File photo of a motorist filling petrol at a service station. (Photo: AFP/Prakash Singh) |
In London Brent North Sea crude for September delivery finished off 65 cents at US$46.96 a barrel.
In New York trade, US benchmark West Texas Intermediate for delivery in August shed 71 cents from Friday at US$45.24 a barrel.
"Brent climbed ... late on Friday following the military coup in Turkey," said Commerzbank analyst Carsten Fritsch. "Prices shed their gains again after the coup was quashed at the weekend."
While a sense of calm has returned to Turkey following the failed coup attempt, analysts said the situation remains volatile as authorities press on with a ruthless crackdown against the plotters, detaining over 7,500 people.

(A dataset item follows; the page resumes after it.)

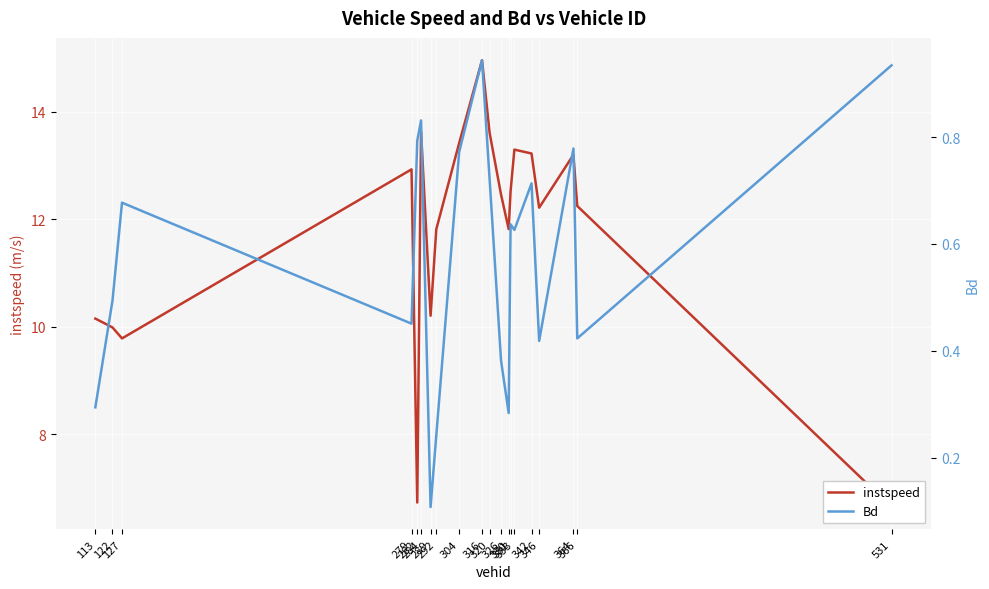

What are all the series names shown in the legend?

instspeed, Bd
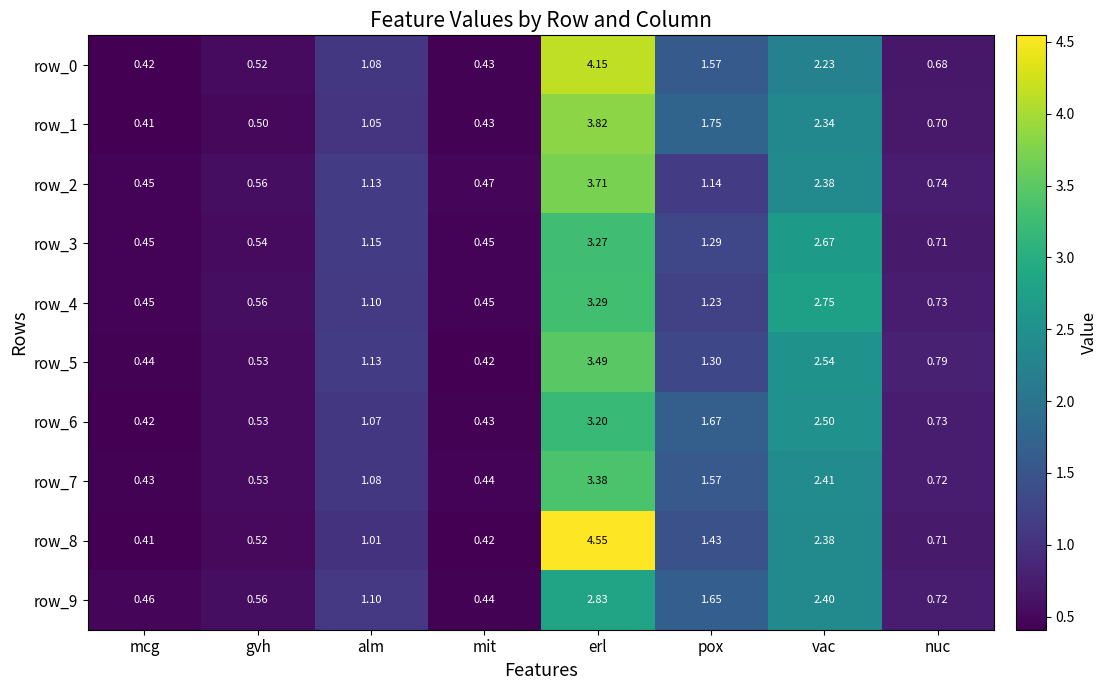

At which category does the chart reach its minimum across all series?

mcg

Turkey is of major importance to the oil market because the country is a crucial oil transit hub - and a major global consumer of crude.
"Oil pipelines with a daily throughput capacity of more than three million barrels cross Turkish territory, transporting crude oil from the oilfields in the Caspian Sea and north of Iraq to the Turkish Mediterranean port of Ceyhan," said Fritsch.
"Then there are the Bosphorus and the Dardanelles, key shipping routes through which nearly three million barrels of crude oil and oil products are transported each day from Russia and the Caspian Sea to the Mediterranean."
Still, crude prices remain locked in a US$44-US$52 a barrel range with the market still awash in generous supplies and demand growing very slowly.